== Исходный текст ==
С писателя достаточно того, что он обуздывает и умеряет склонности своего героя; но одолеть их не в его власти. Даже сам Плутарх, — этот превосходный и тонкий судья человеческих поступков, — упомянув о Бруте [57] и Торквате [58], казнивших своих сыновей, выразил сомнение, может ли добродетель дойти до таких пределов и не были ли они скорее всего побуждаемы какой-нибудь другой страстью. Все поступки, выходящие за обычные рамки, истолковываются в дурную сторону, ибо нам не по вкусу ни то, что выше нашего понимания, ни то, что ниже его.
Оставим в покое стоиков, явно ставящих на первое место гордыню. Но когда, среди представителей философской школы, которая считается наиболее гибкой [59], мы читаем следующее бахвальство Метродора: «Occupavi te, Fortuna, atque cepi; omnesque aditus tuos interclusi, ut ad me aspirare non posses» [60]; или когда по повелению кипрского тирана Никокреона, положив Анаксарха в каменную колоду, его бьют железными молотами и он не перестает восклицать при этом: «Бейте, колотите сколько угодно, вы уничтожаете не Анаксарха, а его оболочку» [61]; или когда мы узнаем, что наши мученики, объятые пламенем, кричат тирану: «С этой стороны уже достаточно поджарено, руби и ешь, мясо готово; начинай поджаривать с другой»; или когда у Иосифа [62] мы читаем, что ребенок, которого по приказанию Антиоха рвут клещами и колют шипами, все еще смело противится ему и твердым, властным голосом кричит: «Тиран, ты попусту теряешь время, я прекрасно себя чувствую. Где то страдание, те муки, которыми ты угрожал мне? Знаешь ли ты, с чем ты имеешь здесь дело? Моя стойкость причиняет тебе большее мучение, чем мне твоя жестокость; о гнусное чудовище, ты слабеешь, а я лишь крепну; заставь меня жаловаться, заставь меня дрогнуть, заставь меня, если можешь, молить о пощаде, придай мужества твоим приспешникам и палачам — ты же видишь, что они упали духом и больше не выдерживают, — дай им оружие в руки, возбуди их кровожадность», — когда мы узнаем обо всем этом, то, конечно, приходится признать, что в душах всех этих людей что-то произошло, что их обуяла какая-то ярость, может быть, священная. А когда мы читаем о следующих суждениях стоиков: «Я предпочитаю быть безумным, чем предаваться наслаждениям» (слова Антисфена [63]) —
; когда Секст [64]уверяет нас, что предпочитает быть во власти боли, нежели наслаждения; когда Эпикур легко мирится со своей подагрой, отказывается от покоя и здоровья и, готовый вынести любые страдания, пренебрегает слабою болью и призывает более сильные и острые мучения, как более достойные его:Spumantemque dari pecora inter inertia votis
Optat aprum, aut fulvum descendere monte leonem,
[65]то кто не согласится с тем, что это проявления мужества, вышедшего за свои пределы? Наша душа не в состоянии подняться со своего седалища до таких высот. Ей надо выйти из себя и, закусив удила, вознестись вместе со своим обладателем в такую высь, что потом он сам станет удивляться случившемуся, подобно тому как это бывает при военных подвигах, когда в пылу сражения отважные бойцы часто совершают такие рискованные вещи, что, придя потом в себя, они первые им изумляются; и точно так же поэты часто приходят в восторг от своих собственных произведений и не помнят, каким путем они достигли такого вдохновения; это и есть у них то душевное состояние, которое называют восторгом и исступлением. И как Платон говорит, что тщетно стучится в дверь поэзии человек бесстрастный, точно так же и Аристотель утверждает, что ни одна выдающаяся душа не чужда до известной степени безумия [66]. Он прав, называя безумием всякое исступление, каким бы похвальным оно ни было, превосходящее наше суждение и разумение. Ведь мудрость — это умение владеть своей душой, которой она руководит осмотрительно, с тактом и с чувством ответственности за нее.
===
#### [Задание A]
По чьему повелению Анаксарха положили в каменную колоду в тексте о мужестве и исступлении?
#### [Задание B]
Пожалуйста, продолжите текст о мужестве и исступлении с того места, где он заканчивается.
== Предоставленные записи ==
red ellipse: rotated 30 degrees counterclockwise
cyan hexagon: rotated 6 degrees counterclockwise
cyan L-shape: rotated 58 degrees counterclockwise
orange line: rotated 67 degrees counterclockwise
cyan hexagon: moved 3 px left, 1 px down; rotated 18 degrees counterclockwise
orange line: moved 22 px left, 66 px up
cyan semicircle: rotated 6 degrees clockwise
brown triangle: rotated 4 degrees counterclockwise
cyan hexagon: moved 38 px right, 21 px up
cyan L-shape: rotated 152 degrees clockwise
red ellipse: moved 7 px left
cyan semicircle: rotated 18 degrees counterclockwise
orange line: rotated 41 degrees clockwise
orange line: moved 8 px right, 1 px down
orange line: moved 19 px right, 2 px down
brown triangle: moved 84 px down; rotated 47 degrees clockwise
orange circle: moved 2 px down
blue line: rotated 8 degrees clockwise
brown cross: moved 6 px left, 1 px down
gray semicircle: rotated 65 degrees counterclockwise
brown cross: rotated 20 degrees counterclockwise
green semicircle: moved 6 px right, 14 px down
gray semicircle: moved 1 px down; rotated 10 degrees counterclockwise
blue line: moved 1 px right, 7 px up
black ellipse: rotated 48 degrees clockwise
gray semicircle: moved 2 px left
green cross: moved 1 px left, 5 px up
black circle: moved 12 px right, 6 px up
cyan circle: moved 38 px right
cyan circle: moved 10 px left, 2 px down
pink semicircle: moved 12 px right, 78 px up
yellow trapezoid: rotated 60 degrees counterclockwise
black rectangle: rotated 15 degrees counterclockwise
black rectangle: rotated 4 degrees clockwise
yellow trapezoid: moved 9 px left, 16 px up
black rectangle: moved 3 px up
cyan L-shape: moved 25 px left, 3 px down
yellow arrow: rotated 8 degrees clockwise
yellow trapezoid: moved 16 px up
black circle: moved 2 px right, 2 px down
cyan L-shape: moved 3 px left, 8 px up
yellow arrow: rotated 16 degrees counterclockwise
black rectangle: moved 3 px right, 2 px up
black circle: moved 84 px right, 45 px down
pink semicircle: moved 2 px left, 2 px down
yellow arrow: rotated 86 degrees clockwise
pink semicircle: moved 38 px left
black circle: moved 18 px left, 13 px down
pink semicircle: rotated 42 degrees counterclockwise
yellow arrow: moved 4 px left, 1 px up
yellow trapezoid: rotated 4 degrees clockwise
===
#### [Ответ A]
По повелению кипрского тирана Никокреона.

#### [Ответ B]
Платон [67] следующим образом обосновывает утверждение, что пророчествовать есть способность, превосходящая наши силы, ибо, говорит он, пророчествуя, надо быть вне себя, и наш рассудок должен быть помрачен либо сном, либо какой-нибудь болезнью, либо он должен быть вытеснен каким-то сошедшим с небес вдохновением.